Reckitt Benckiser, LLC, No. CIV.A. 14–03663 CCC, 2015 WL 1421908, at *6
(D.N.J. Mar.26, 2015)). The Third Circuit decisively rejected this
construction of the ADEA, pulling this rug out from under the district
court. Having held that the district court erred in interpreting the
ADEA, requiring the district court to re-examine the statistical showing
under the ADEA, correctly understood, might seem appropriate.
Of
course, ordinarily an evidentiary ruling that can be supported on
several independent grounds will be upheld on appeal as long as at least
one of the independent grounds is valid. Here, the ADEA argument was
literally a footnote to the independent ground that the failure to
adjust for multiple comparisons invalidated the expert's claim of
significant disparities. Nevertheless, the independent-grounds rule
normally applies after a trial. It avoids retrials when the trial judge
would or could rule the same way on retrial. Because Karlo is a
summary judgment case, there is less reason to sustain the evidentiary
ruling. But even so, the court of appeals did not have to vacate the
judgment.

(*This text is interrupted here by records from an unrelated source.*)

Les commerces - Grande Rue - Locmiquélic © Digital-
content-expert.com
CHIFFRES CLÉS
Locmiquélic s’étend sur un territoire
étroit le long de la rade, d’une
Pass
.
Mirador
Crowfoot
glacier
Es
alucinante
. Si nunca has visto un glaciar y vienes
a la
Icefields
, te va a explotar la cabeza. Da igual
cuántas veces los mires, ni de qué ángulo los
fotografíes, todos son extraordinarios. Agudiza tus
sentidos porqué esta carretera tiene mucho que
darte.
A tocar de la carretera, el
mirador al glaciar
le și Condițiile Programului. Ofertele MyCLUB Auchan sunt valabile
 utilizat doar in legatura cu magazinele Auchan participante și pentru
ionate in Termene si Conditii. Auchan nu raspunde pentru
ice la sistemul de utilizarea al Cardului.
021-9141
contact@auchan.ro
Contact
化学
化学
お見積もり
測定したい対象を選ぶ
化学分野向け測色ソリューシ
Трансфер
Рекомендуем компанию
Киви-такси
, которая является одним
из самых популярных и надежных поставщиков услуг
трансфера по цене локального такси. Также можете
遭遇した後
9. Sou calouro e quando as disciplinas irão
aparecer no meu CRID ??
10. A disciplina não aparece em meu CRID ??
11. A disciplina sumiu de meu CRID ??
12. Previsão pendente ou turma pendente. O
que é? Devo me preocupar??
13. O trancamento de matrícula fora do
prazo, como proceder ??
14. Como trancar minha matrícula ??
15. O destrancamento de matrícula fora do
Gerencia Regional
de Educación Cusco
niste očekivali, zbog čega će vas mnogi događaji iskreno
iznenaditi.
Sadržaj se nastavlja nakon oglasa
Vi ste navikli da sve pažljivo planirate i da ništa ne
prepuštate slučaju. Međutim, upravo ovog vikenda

Instead, it could have followed the usual independent-grounds
rule to affirm the summary judgment while noting that district court
could reconsider its Daubert ruling in light of the court of
appeals' explanation of the proper reach of the ADEA and the range of
statistically valid responses to the problem of multiple hypothesis
tests. As a practical matter, however, there may be little
difference between having counsel address the issue in the context of a
motion to reconsider and a renewed motion for summary judgment.